Sollten sie sich zurückziehen, wird es schmerzhaft. Dann werden nämlich die Regierungen das Banken-Eigenkapital mit dem Geld der Steuerzahler oder mit neu geschaffenen EZB-Euros zwangsweise aufpolstern. Die Aussicht auf staatliche Beteiligungen bei den Banken ist alles andere als vertrauenserweckend für den künftigen Geschäftserfolg der Geldhäuser. Vielleicht ist die Sorge vor Verstaatlichung daher auch ein Grund, warum die Euro-Banken seit Herbst 2007 bis heute schon 72 Prozent ihres Marktwertes eingebüßt haben. Die US-Banken sind in deutlich besserer Verfassung, ihre Kurse haben in der gleichen Zeit immerhin um knapp 20 Prozent hinzugelegt.

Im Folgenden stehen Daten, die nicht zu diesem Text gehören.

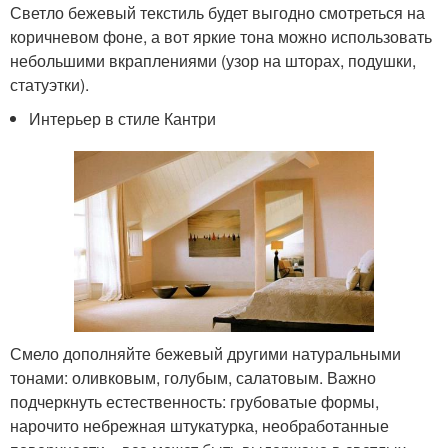
Светло бежевый текстиль будет выгодно смотреться на
коричневом фоне, а вот яркие тона можно использовать
небольшими вкраплениями (узор на шторах, подушки,
статуэтки).
Интерьер в стиле Кантри
Смело дополняйте бежевый другими натуральными
тонами: оливковым, голубым, салатовым. Важно
подчеркнуть естественность: грубоватые формы,
нарочито небрежная штукатурка, необработанные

Was bedeutet all das für den Investor? Man könnte auf den Gedanken kommen, Aktien und Schuldpapiere von Euro-Banken seien nunmehr attraktiv, weil ja klar ist, dass die Staaten und die EZB die Hand über die Geldhäuser halten. Doch so einfach ist das nicht. Es kann durchaus noch zu Schließungen von einzelnen Geldhäusern kommen, deren Eigenkapital und/oder Verbindlichkeiten dann wertlos werden.

Das Eigenkapital der Banken ist dabei natürlich besonders gefährdet, weil es bei Verlusten gemäß der „Haftungskaskade“ als erstes untergeht. Kurzum: Es lässt sich keine Pauschalaussage treffen, ob Banken attraktive Investitionen sind oder nicht. Es hängt vielmehr vom Einzelfall ab.

Wer gut begründete Investmententscheidungen treffen will, der sollte das Prinzip „Preis versus Wert“ beherzigen: Investieren macht dann Sinn, wenn der Preis, den man zahlt, deutlich unter dem Wert liegt – wobei der Wert einer Aktie (oder Anleihe) der Summe der abgezinsten künftigen Einzahlungen entspricht.

Aus Risiko- und Ertragsgründen sollte der Abstand zwischen Wert und Preis hinreichend groß sein (bei mindestens 10 bis 15 Prozent liegen). Es kommt also darauf an, den Wert (zumindest innerhalb einer Bandbreite) hinreichend verlässlich zu bestimmen. Sollte das nicht möglich sein – beispielsweise weil die Datensicherheit fehlt oder die eigene Expertise nicht ausreicht –, sollte man besser nicht investieren.

Gerade mit Blick auf die FinTech-Revolution, die die Gewinnlage der Banken unter Druck setzt, braucht es schon sehr niedrige Bewertungen, damit eine Investition in Bankaktien attraktiv wird. Letztlich ist es die (zu erwartende) Eigenkapitalrendite, die den Aktienkurs langfristig bestimmt. Im Jahr 2016 betrug sie für die Banken in der EU-28 nur 3,5 Prozent (2015: 4,3 Prozent). Bei chronisch niedrigen Zinsen, niedrigen Risikoaufschlägen, schwindender Provisionserträge und steigenden regulatorischen Kosten sollte man zurückhaltend sein mit der Hoffnung, mit Euro-Bankaktien lasse sich langfristig eine attraktive Rendite einfahren.

Dieser Beitrag wurde am 11. April 2018 auf WirtschaftsWoche Onlinen in ähnlicher Form veröffentlicht.